THE REQUEST —
Starting at the beginning of the material and ending at the line that contains "export const myFeature", rewrite those lines with "definition" renamed to "settings" and nothing else changed. Leave the pictures out of your answer.
___ EXTRACTED INFORMATION
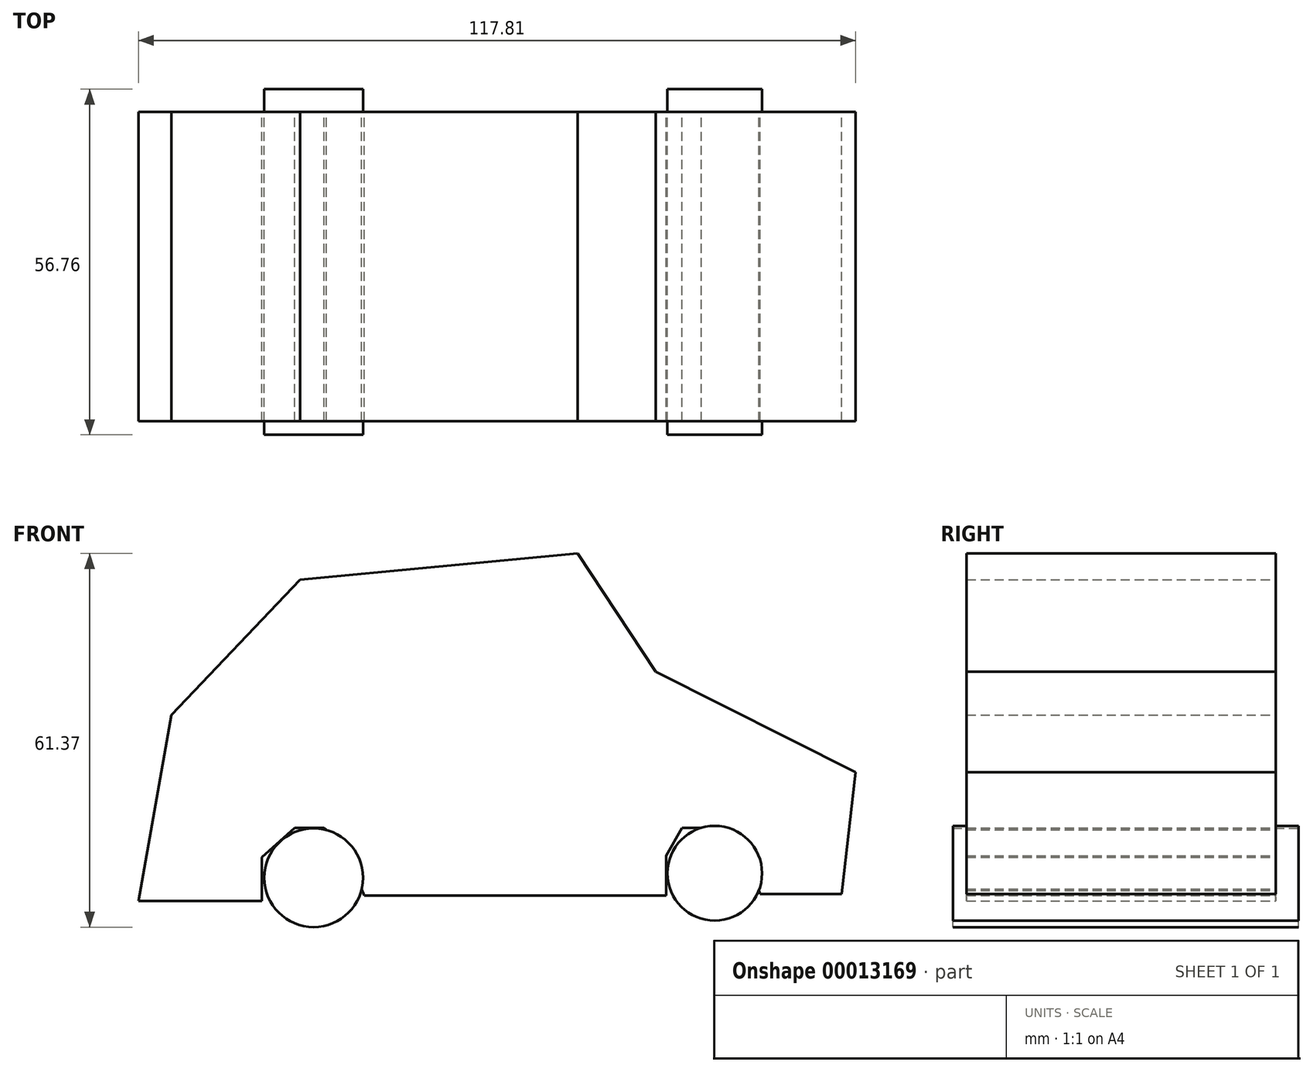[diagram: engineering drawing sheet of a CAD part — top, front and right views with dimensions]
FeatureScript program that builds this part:
annotation { "Feature Type Name" : "Feature", "Feature Type Description" : "" }
export const myFeature = defineFeature(function(context is Context, id is Id, definition is map)
    precondition{}
    {
        {
            var Q0;
            Q0=qCreatedBy(makeId("Front.planeOp"),FACE);
            var sketch = newSketch(context, id + "F0", { "sketchPlane" : qUnion([Q0])});
            skLineSegment(sketch, "E0", {"start": v(-58.7, -24.39) * mm, "end": v(-46.43, -24.39) * mm});
            skLineSegment(sketch, "E1", {"start": v(-46.43, -24.39) * mm, "end": v(-46.43, -17.26) * mm});
            skLineSegment(sketch, "E2", {"start": v(-46.43, -17.26) * mm, "end": v(-41.01, -12.4) * mm});
            skLineSegment(sketch, "E3", {"start": v(-41.01, -12.4) * mm, "end": v(-36.17, -12.4) * mm});
            skLineSegment(sketch, "E4", {"start": v(-36.17, -12.4) * mm, "end": v(-32.17, -16.4) * mm});
            skLineSegment(sketch, "E5", {"start": v(-32.17, -16.4) * mm, "end": v(-29.6, -23.53) * mm});
            skLineSegment(sketch, "E6", {"start": v(-29.6, -23.53) * mm, "end": v(20.03, -23.53) * mm});
            skLineSegment(sketch, "E7", {"start": v(20.03, -23.53) * mm, "end": v(20.03, -16.97) * mm});
            skLineSegment(sketch, "E8", {"start": v(20.03, -16.97) * mm, "end": v(22.6, -12.4) * mm});
            skLineSegment(sketch, "E9", {"start": v(22.6, -12.4) * mm, "end": v(28.3, -12.4) * mm});
            skLineSegment(sketch, "E10", {"start": v(28.3, -12.4) * mm, "end": v(33.15, -17.54) * mm});
            skLineSegment(sketch, "E11", {"start": v(33.15, -17.54) * mm, "end": v(35.43, -23.25) * mm});
            skLineSegment(sketch, "E12", {"start": v(35.43, -23.25) * mm, "end": v(48.84, -23.25) * mm});
            skLineSegment(sketch, "E13", {"start": v(48.84, -23.25) * mm, "end": v(51.12, -3.28) * mm});
            skLineSegment(sketch, "E14", {"start": v(51.12, -3.28) * mm, "end": v(18.32, 13.26) * mm});
            skLineSegment(sketch, "E15", {"start": v(18.32, 13.26) * mm, "end": v(5.48, 32.66) * mm});
            skLineSegment(sketch, "E16", {"start": v(5.48, 32.66) * mm, "end": v(-40.16, 28.38) * mm});
            skLineSegment(sketch, "E17", {"start": v(-40.16, 28.38) * mm, "end": v(-61.27, 6.13) * mm});
            skLineSegment(sketch, "E18", {"start": v(-61.27, 6.13) * mm, "end": v(-66.69, -24.39) * mm});
            skLineSegment(sketch, "E19", {"start": v(-66.69, -24.39) * mm, "end": v(-58.7, -24.39) * mm});
            skSolve(sketch);
        }
        {
            var Q0;
            Q0=makeQuery(id+"F0.imprint","IMPRINT",FACE,{"disambiguationData":[TD([[makeQuery(id+"F0.imprint","IMPRINT",EDGE,{"derivedFrom":sQuery(id+"F0.wireOp",EDGE,"E0")}),1.0]])]});
            extrude(context, id + "F1", {"entities" : qUnion([Q0]), "depth" : 25.4 * mm, "hasSecondDirection" : true, "secondDirectionOppositeDirection" : true, "secondDirectionDepth" : 25.4 * mm});
        }
        {
            var Q0;
            Q0=qCreatedBy(makeId("Front.planeOp"),FACE);
            var sketch = newSketch(context, id + "F2", { "sketchPlane" : qUnion([Q0])});
            skCircle(sketch, "E20", {"center": v(-37.9, -20.6) * mm, "radius": 8.1 * mm});
            skPoint(sketch, "E20.first.point", {"position": v(-45.3, -17.26) * mm});
            skPoint(sketch, "E20.second.point", {"position": v(-30.46, -23.82) * mm});
            skPoint(sketch, "E20.third.point", {"position": v(-43.58, -26.38) * mm});
            skCircle(sketch, "E21", {"center": v(27.98, -19.87) * mm, "radius": 7.78 * mm});
            skPoint(sketch, "E21.first.point", {"position": v(20.88, -16.69) * mm});
            skPoint(sketch, "E21.second.point", {"position": v(35.43, -22.1) * mm});
            skPoint(sketch, "E21.third.point", {"position": v(23.73, -26.38) * mm});
            skSolve(sketch);
        }
        {
            var Q0;
            Q0=makeQuery(id+"F2.imprint","IMPRINT",FACE,{"disambiguationData":[TD([[makeQuery(id+"F2.imprint","IMPRINT",EDGE,{"derivedFrom":sQuery(id+"F2.wireOp",EDGE,"E20")}),1.0]])]});
            var Q1;
            Q1=makeQuery(id+"F2.imprint","IMPRINT",FACE,{"disambiguationData":[TD([[makeQuery(id+"F2.imprint","IMPRINT",EDGE,{"derivedFrom":sQuery(id+"F2.wireOp",EDGE,"E21")}),1.0]])]});
            extrude(context, id + "F3", {"entities" : qUnion([Q0, Q1]), "operationType" : NewBodyOperationType.ADD, "depth" : 27.65 * mm, "hasSecondDirection" : true, "secondDirectionOppositeDirection" : true, "secondDirectionDepth" : 29.1 * mm});
        }
    });
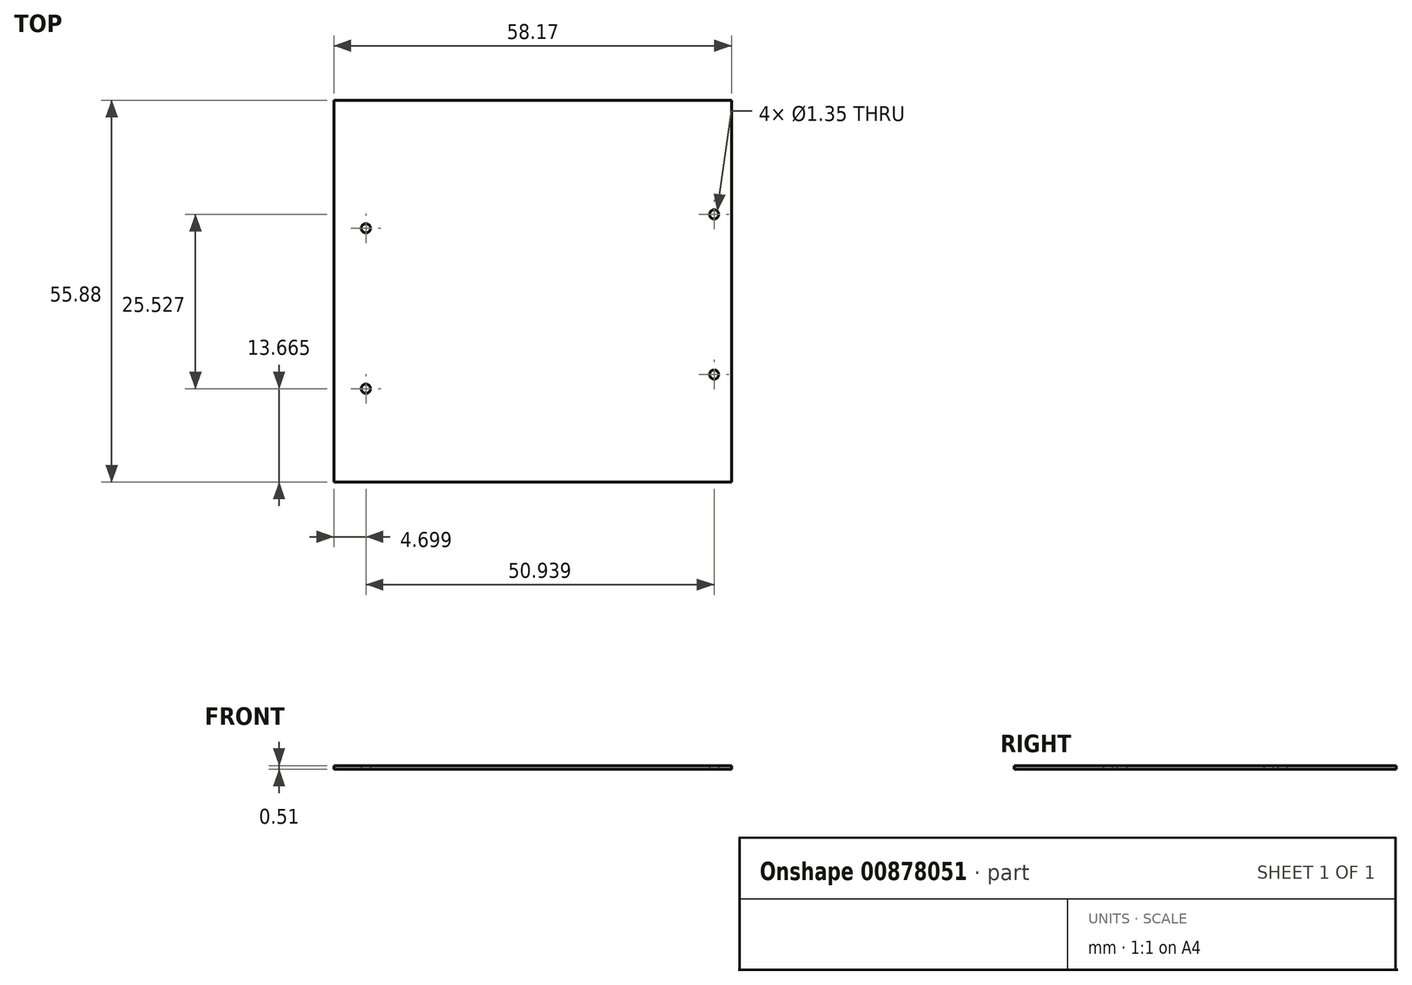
______
ANSWER TO THIS TASK —
[diagram: engineering drawing sheet of a CAD part — top, front and right views with dimensions]
FeatureScript program that builds this part:
annotation { "Feature Type Name" : "Feature", "Feature Type Description" : "" }
export const myFeature = defineFeature(function(context is Context, id is Id, settings is map)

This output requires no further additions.